Reproduction is slow and yields a single juvenile per event. As a lake-system endemic, breeding it in captivity reduces demand on wild populations.
Sexing
Sexes cannot be distinguished externally with confidence, and a solitary snail will not reproduce. Keeping a group is the reliable route to having both a male and a female; successful births confirm it.
Conditioning
Condition with stable parameters and continuous feeding on algae, biofilm and leaf litter. Keep ammonia and nitrite at zero and nitrate low; soft water must be avoided as it slowly dissolves the shell.

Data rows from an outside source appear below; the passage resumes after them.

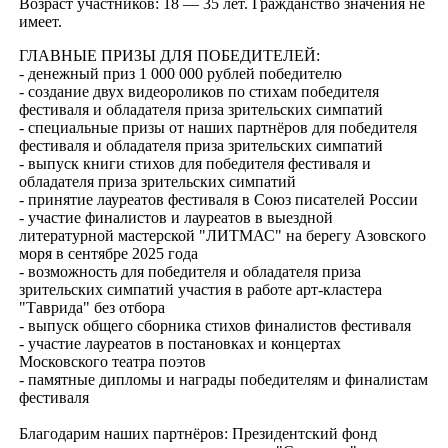
Возраст участников: 18 — 35 лет. Гражданство значения не
имеет.
ГЛАВНЫЕ ПРИЗЫ ДЛЯ ПОБЕДИТЕЛЕЙ:
- денежный приз 1 000 000 рублей победителю
- создание двух видеороликов по стихам победителя
фестиваля и обладателя приза зрительских симпатий
- специальные призы от наших партнёров для победителя
фестиваля и обладателя приза зрительских симпатий
- выпуск книги стихов для победителя фестиваля и
обладателя приза зрительских симпатий
- принятие лауреатов фестиваля в Союз писателей России
- участие финалистов и лауреатов в выездной
литературной мастерской "ЛИТМАС" на берегу Азовского
моря в сентябре 2025 года
- возможность для победителя и обладателя приза
зрительских симпатий участия в работе арт-кластера
"Таврида" без отбора
- выпуск общего сборника стихов финалистов фестиваля
- участие лауреатов в постановках и концертах
Московского театра поэтов
- памятные дипломы и награды победителям и финалистам
фестиваля
Благодарим наших партнёров: Президентский фонд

- Temperature: 26-30 °C (79-86 °F)
- pH: 7.5-8.5 (alkaline; avoid soft water)
- GH: 6-14 °dGH
- KH: 4-10 °dKH
- Minimum tank volume: 60 L
Breeding Setup
A standard, well-kept Sulawesi-style tank serves as the breeding setup. Use fine substrate, hiding places and low lighting. The key requirement is hard, warm, alkaline, oxygen-rich water with excellent quality.
Reproduction & Young
Tylomelania are ovoviviparous livebearers whose pallial oviduct has become a uterine brood pouch, releasing one fully shelled juvenile at a time. Newborns of some genus members reach almost 2 cm, among the largest live-born gastropods, and graze independently once they leave the calcareous capsule.
Common Challenges
The very low birth rate and long intervals between offspring test the keeper's patience. Soft or unstable water harms the shell and suppresses breeding. Keep clear of loaches, pufferfish and assassin snails.